Et toi mon coeur pourquoi bats-tu

 

Comme un guetteur mélancolique

J’observe la nuit et la mort

 

Manifestement, la nuit et la mort sont des questions plus graves, dans la dure condition de soldat des tranchées, que des affaires de flirts et de parties de jambes en l’air. Certes, optimiste volontaire, sinon incurable, Guillaume s’exclame “que la guerre est jolie !”. Mais sa joie fataliste n’a plus rien d’un jeu, fût-il amoureux. S’il s’applique à résister à sa situation par des transpositions de l’horreur en beauté (“Nuit d’avril 1915”, par ex.), ne nous leurrons pas, c’est un effet de sa volonté et non de son inconscience : d’inconscience, il n’en a donc plus à partager avec Lou. D’autant qu’il sait bien n’être pas le seul homme dans sa vie. Construire un couple durable ? Impossible à l’évidence depuis le début de leur idylle. Refaire le couple passager et passionnel d’avant la vie dans les tranchées ? Impossible quand est intervenue la guerre : la menace grave et permanente de la mort, l’existence difficile d’un quotidien de “poilu”, dans la boue et la vermine, sans rapports avec la vie civile d’une femme, à l’arrière.

Ce qui reste de leurs flamboiements réciproques ne saurait donc être qu’une amitié tendre qui va se déliter par la force des choses… Lou d’ailleurs vit le même processus, si l’on en juge par sa dernière lettre de janvier 1916 où elle l’appelle “mon vieux Gui”, et le sait parti en Algérie retrouver Madeleine Pagès : avec qui ça ne fonctionnera pas évidemment, car il est clair que Madeleine ne sera pas, n’est pas, l’instigatrice d’un partenariat érotique flamboyant comme fut Lou : Guillaume dans sa correspondance avec sa “marraine” s’était fait – vu la vie frustrante des tranchées – une idée que la réalité a balayée.
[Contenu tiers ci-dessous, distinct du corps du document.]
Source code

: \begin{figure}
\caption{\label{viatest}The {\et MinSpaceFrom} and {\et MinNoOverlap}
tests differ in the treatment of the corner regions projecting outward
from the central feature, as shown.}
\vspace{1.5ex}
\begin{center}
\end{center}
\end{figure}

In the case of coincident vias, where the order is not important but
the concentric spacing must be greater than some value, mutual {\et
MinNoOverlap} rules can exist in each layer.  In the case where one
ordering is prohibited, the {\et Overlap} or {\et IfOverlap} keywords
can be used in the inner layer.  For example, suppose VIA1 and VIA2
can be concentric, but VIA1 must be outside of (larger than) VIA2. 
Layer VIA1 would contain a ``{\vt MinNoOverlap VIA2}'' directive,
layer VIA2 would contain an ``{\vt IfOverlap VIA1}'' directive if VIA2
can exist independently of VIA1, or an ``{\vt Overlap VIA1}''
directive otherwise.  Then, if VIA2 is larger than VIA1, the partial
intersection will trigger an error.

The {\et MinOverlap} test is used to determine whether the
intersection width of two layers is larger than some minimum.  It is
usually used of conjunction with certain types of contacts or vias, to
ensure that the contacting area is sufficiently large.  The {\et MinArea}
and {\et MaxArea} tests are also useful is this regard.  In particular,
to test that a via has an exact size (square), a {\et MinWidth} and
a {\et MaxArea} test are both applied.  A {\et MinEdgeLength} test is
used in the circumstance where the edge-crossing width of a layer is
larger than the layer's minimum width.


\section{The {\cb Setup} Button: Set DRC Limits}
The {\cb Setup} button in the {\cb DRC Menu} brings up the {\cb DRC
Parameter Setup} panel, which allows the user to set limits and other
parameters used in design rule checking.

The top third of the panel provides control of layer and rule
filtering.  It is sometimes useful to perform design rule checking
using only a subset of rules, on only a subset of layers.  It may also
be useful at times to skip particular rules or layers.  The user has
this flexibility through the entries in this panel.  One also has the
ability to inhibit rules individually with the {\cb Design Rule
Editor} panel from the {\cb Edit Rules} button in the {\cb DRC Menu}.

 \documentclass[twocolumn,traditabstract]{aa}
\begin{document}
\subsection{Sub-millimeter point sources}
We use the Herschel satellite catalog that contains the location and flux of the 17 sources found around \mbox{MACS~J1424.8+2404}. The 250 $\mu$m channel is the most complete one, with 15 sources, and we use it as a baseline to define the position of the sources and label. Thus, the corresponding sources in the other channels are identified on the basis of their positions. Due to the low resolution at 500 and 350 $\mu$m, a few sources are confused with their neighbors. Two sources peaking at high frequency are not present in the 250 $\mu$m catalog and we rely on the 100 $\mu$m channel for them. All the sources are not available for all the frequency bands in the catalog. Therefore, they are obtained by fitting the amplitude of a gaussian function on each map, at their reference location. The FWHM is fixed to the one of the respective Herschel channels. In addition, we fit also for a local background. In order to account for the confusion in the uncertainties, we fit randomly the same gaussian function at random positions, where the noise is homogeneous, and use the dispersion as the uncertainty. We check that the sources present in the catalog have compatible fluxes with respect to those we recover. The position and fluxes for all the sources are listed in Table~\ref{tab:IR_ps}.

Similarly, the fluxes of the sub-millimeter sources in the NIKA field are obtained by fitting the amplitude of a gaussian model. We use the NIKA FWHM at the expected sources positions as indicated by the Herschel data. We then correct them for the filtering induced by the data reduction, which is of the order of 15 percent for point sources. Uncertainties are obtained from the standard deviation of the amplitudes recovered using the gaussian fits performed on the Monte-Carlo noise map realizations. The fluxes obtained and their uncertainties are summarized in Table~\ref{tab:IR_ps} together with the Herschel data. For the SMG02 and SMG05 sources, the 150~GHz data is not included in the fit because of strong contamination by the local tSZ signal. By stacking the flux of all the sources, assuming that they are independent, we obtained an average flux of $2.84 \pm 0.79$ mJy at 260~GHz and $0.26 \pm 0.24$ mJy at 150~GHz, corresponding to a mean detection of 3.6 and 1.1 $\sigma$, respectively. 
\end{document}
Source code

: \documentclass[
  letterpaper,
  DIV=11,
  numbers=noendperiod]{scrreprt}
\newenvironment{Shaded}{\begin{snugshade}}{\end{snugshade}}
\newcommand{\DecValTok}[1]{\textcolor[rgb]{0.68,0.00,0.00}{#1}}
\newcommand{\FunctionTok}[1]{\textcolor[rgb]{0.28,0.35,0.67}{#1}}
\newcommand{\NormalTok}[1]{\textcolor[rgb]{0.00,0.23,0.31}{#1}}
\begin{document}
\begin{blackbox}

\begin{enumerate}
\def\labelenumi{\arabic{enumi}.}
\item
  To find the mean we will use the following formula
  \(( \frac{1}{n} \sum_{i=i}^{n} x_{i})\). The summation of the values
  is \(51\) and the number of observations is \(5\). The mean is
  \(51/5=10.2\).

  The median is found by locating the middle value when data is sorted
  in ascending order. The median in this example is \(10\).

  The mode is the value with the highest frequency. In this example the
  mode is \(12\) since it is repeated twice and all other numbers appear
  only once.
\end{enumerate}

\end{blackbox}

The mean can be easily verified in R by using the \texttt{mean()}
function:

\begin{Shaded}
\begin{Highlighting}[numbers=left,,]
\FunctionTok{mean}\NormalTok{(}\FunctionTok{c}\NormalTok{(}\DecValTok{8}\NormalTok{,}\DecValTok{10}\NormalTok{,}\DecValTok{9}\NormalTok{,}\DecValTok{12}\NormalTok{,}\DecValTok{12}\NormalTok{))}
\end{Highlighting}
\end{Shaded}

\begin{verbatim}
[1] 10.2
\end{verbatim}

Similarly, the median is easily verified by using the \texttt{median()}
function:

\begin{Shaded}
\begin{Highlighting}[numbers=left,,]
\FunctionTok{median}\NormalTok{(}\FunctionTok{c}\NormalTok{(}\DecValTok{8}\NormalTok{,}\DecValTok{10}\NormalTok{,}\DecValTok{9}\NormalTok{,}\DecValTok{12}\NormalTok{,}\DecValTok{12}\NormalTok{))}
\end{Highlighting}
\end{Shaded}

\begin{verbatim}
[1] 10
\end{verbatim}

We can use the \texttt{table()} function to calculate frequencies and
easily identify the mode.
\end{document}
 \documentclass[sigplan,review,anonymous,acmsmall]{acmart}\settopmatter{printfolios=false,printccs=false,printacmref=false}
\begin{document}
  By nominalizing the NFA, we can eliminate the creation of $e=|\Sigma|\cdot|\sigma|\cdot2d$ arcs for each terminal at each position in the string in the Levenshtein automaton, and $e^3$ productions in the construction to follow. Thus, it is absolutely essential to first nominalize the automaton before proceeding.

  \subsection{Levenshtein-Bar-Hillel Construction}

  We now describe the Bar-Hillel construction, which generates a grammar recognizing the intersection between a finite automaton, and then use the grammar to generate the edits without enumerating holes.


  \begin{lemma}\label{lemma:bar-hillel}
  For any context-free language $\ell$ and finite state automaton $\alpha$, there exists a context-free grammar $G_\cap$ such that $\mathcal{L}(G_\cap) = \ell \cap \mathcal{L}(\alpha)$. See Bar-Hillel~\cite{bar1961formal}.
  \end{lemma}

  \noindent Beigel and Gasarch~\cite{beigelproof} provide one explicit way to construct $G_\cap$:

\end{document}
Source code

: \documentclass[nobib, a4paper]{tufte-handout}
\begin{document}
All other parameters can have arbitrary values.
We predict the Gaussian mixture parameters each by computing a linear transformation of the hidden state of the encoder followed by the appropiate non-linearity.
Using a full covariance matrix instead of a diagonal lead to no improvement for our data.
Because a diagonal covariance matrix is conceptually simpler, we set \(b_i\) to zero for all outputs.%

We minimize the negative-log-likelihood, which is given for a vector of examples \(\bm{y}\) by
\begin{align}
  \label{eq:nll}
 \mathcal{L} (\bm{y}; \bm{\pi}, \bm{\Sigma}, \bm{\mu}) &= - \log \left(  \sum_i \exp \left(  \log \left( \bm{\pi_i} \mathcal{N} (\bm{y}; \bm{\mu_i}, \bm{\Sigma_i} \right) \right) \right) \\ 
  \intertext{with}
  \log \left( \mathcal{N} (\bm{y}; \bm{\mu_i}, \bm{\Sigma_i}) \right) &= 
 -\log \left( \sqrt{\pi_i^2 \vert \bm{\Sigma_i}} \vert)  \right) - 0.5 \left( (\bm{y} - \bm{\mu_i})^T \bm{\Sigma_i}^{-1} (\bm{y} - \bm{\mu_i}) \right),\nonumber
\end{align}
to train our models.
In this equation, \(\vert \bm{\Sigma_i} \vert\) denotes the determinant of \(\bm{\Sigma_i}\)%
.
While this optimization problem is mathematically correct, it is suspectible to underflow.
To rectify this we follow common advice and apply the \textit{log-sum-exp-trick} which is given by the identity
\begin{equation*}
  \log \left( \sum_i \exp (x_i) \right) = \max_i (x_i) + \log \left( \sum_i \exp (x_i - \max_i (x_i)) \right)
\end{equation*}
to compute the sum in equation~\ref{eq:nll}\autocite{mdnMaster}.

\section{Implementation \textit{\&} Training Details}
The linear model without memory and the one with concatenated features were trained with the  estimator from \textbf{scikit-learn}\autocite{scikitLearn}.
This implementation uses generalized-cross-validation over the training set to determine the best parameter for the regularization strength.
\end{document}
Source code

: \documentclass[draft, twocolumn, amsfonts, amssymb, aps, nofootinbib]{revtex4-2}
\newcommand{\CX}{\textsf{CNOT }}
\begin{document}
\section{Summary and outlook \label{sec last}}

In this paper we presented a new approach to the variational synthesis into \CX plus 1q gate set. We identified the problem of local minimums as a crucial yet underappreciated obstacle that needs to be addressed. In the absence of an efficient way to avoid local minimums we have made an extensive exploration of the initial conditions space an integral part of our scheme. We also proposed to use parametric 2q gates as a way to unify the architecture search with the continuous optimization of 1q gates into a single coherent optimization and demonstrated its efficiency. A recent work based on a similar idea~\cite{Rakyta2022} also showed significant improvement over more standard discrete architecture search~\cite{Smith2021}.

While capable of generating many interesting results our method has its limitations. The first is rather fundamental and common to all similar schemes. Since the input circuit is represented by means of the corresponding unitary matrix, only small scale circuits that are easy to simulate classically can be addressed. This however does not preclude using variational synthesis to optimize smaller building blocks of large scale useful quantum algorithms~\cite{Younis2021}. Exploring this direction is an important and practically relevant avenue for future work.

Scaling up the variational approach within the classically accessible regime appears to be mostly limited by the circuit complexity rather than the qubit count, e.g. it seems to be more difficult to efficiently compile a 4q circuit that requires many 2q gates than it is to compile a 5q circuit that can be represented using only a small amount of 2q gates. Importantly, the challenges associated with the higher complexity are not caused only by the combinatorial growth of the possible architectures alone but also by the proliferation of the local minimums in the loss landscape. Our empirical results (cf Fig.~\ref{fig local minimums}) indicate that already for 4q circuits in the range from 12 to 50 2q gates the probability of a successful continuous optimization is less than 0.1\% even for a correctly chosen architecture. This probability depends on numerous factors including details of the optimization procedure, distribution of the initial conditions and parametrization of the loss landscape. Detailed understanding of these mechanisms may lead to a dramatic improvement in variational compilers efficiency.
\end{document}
De surcroît, il ne se sent plus tellement, lui fréquemment impécunieux, d’embarquer dans une vie d’homme marié avec enfants. D’autant qu’il a peut-être conscience que dans son état (convalescent blessé à la tête et trépané) l’avenir est incertain. Affaibli, la grippe l’emportera, de fait, deux ans plus tard. Bref, ce n’est pas ici le lieu de s’étendre, des livres abondants ont détaillé ce que nous savions de tout cela jusqu’à présent. Il reste que ces lettres de Lou, corroborées par celles du poète, déjà publiées, restaurent l’image d’un moment de passion amoureuse où les sentiments ont été mieux répartis qu’on ne l’a longtemps pensé, voyant jusqu’alors un déséquilibre où Apollinaire était juste un “mal-aimé”, et Louise une croqueuse de coeurs, jouant sur plusieurs tableaux et dépourvue de toute capacité d’éprouver davantage que l’attirance d’une frivole passade. Manifestement, elle a aimé le poète autant que l’homme. Et le poète-homme l’a aimée de la  même façon, en utilisant quelque peu ce que cet amour lui inspirait pour nourrir son écriture, comme toujours ! En conclusion, même si cet amour fut le passage d’une comète entre eux deux, c’était une belle comète, une comète équilibrée, qui est survenue, a brillé, et s’est éloignée naturellement, sans “coupable” ni d’un côté ni de l’autre. Il me semble que cette publication des brûlantes Lettres de Lou retrouvées répare une injustice.